Design and construction
- Architect: Emery Roth & Sons
- Developer: I.M. Pei & Partners

= 100 Cambridge Street =

100 Cambridge Street, formerly the Leverett Saltonstall Building, is a high-rise building located in the Government Center district of Boston, Massachusetts. The building stands at 396 feet (121 m) with 22 floors. It was completed in 1965 and underwent major renovation and expansion in the early 2000s. The architectural firm that designed the building was Emery Roth & Sons. The building is notable for its distinctive International style architecture. The building was named in 1969 for former Massachusetts governor and United States Senator Leverett Saltonstall until its closure in 1999. When first opened it housed state offices; it now houses a mix of residential, commercial, and state tenants. Since October 2017, it has been the home of Sattler College.

==Cleanup and expansion==
The building was closed in 1999 for a two-year cleanup after asbestos was found in the building's air. Prior to the renovation, it was occupied by state agencies. The $184 million project also included construction of a new, five-story structure wrapped around the base of the tower.
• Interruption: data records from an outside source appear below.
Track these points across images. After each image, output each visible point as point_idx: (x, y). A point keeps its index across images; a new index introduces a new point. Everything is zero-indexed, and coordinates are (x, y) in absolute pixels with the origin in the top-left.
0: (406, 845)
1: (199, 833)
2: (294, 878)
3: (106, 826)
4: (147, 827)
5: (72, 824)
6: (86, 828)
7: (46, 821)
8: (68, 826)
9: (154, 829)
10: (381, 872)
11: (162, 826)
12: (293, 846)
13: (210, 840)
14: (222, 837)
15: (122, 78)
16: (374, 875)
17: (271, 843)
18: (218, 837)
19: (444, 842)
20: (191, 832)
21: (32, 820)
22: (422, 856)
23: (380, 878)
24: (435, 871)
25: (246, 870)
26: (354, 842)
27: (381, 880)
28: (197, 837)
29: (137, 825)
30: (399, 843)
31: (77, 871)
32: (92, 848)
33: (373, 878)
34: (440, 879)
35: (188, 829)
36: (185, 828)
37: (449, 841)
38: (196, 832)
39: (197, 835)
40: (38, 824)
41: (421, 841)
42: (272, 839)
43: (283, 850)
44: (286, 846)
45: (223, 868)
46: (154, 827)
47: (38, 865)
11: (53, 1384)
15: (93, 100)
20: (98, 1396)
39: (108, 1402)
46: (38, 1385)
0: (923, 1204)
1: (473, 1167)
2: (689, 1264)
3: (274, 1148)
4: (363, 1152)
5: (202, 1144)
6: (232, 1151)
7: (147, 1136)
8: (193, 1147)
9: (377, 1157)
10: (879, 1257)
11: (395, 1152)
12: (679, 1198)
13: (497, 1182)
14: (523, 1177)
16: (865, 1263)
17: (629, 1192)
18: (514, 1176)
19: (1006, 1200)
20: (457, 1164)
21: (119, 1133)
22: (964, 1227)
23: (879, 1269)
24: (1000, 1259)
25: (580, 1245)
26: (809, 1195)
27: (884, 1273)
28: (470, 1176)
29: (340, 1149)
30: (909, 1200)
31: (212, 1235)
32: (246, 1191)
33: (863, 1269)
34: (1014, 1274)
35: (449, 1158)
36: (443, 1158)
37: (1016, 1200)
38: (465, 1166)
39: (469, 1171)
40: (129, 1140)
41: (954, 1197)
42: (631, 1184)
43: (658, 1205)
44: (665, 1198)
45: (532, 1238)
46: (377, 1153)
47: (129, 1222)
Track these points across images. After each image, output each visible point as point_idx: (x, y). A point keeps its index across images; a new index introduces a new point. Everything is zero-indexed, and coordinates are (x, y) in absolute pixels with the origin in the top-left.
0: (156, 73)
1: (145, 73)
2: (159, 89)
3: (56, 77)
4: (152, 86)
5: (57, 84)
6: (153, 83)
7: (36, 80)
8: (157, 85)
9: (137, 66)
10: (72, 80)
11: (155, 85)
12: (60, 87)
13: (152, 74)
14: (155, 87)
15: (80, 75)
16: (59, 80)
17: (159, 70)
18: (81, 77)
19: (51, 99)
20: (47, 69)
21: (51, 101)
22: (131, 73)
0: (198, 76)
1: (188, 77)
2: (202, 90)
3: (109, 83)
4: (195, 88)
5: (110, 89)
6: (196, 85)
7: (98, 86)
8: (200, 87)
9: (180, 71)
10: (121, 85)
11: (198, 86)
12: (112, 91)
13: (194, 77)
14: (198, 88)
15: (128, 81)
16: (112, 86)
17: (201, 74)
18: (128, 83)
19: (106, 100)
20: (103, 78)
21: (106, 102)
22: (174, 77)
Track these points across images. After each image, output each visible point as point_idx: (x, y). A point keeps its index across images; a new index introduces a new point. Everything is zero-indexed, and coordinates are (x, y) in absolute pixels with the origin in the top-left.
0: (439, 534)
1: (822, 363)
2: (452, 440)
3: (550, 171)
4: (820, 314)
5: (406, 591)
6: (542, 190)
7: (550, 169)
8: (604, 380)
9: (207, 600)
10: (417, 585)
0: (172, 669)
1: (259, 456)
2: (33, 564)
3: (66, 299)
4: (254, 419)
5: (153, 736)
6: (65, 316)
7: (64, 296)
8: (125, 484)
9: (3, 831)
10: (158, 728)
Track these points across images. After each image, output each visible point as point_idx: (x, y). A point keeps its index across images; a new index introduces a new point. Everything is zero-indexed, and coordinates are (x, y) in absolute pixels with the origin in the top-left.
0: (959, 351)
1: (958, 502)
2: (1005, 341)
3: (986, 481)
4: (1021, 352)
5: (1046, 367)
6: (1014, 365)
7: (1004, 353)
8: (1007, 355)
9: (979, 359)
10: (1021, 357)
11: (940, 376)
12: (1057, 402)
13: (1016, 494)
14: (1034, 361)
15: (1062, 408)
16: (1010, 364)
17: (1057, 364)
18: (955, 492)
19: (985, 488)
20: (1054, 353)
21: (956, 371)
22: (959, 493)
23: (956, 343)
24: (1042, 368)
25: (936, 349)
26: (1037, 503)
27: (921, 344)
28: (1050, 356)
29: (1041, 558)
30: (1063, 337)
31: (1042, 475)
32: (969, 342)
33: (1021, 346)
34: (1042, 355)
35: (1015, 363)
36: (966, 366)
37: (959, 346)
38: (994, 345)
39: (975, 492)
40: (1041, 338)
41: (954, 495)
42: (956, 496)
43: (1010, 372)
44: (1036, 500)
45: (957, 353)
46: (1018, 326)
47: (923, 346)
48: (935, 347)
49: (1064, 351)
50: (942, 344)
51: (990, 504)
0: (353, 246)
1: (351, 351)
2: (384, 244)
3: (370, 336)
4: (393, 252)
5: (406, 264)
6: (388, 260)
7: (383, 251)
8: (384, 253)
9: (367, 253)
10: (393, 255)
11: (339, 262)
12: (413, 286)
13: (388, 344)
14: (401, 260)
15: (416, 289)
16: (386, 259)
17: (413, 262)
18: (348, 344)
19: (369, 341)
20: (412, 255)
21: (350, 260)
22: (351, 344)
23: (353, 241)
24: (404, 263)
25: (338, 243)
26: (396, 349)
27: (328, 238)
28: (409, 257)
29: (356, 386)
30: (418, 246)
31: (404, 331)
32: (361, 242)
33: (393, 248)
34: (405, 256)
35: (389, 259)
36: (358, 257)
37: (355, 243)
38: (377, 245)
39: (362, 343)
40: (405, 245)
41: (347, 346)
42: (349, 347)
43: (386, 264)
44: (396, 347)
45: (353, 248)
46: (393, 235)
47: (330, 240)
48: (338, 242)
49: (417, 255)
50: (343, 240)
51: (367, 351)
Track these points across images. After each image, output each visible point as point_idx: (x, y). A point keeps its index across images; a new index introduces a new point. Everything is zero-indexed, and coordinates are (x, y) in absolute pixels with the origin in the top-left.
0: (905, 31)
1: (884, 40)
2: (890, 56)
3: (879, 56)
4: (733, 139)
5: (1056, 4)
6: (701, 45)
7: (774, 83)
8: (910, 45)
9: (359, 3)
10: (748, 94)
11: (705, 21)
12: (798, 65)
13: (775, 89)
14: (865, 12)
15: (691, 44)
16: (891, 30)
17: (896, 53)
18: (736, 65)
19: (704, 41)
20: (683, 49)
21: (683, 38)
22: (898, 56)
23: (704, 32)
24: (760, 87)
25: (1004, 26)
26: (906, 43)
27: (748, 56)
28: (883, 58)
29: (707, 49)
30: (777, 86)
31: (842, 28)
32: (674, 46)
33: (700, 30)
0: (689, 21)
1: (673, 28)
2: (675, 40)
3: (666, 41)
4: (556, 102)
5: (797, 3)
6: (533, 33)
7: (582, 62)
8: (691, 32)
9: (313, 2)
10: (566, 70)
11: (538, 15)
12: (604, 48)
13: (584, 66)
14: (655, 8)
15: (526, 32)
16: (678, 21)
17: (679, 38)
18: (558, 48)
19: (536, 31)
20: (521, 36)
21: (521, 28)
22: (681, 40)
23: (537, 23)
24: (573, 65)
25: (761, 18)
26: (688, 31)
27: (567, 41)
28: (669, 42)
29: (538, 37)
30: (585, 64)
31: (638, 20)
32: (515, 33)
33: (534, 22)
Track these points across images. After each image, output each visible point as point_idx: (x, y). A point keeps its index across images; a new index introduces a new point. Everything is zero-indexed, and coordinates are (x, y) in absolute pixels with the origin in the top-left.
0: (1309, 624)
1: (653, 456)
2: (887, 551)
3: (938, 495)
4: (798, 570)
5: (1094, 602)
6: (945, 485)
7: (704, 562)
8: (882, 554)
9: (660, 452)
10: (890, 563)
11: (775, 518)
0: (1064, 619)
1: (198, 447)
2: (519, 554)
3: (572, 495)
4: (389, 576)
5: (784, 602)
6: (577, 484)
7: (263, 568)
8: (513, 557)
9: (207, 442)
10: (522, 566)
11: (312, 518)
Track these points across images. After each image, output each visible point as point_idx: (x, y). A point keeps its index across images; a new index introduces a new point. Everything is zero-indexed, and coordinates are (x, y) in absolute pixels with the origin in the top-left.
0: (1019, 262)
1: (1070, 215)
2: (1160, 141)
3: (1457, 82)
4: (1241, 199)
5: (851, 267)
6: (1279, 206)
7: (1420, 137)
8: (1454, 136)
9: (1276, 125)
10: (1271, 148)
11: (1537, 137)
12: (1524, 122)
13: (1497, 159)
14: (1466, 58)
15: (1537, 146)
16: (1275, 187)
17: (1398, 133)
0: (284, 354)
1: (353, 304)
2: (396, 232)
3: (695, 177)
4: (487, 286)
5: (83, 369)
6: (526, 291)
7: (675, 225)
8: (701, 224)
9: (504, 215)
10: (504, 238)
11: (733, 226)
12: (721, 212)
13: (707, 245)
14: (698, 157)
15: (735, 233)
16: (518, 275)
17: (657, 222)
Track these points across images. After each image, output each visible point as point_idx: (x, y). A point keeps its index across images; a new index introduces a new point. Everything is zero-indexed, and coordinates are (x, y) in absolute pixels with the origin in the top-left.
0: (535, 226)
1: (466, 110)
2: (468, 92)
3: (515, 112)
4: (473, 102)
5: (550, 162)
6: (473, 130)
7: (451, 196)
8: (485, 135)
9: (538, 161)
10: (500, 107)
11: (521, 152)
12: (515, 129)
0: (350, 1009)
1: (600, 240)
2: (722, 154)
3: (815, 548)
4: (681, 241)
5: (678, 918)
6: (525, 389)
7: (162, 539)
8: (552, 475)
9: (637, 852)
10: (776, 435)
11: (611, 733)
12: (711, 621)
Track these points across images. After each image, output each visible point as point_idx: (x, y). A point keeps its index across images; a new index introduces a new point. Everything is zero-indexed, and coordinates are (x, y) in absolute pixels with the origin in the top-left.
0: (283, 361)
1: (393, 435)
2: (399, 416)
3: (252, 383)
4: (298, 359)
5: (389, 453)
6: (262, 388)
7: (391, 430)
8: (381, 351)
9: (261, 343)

The new structure included 34500 sqft of retail space, 56 market-rate condominiums, and 19 units of affordable housing. After the renovation, about half of the building's office space was rented to private tenants.

The rest of the office space is used by Massachusetts state agencies. In 2015, the state sold the ground lease on the building for $280 million to the Intercontinental Real Estate Corporation. The building is now known as "100 Cambridge Street."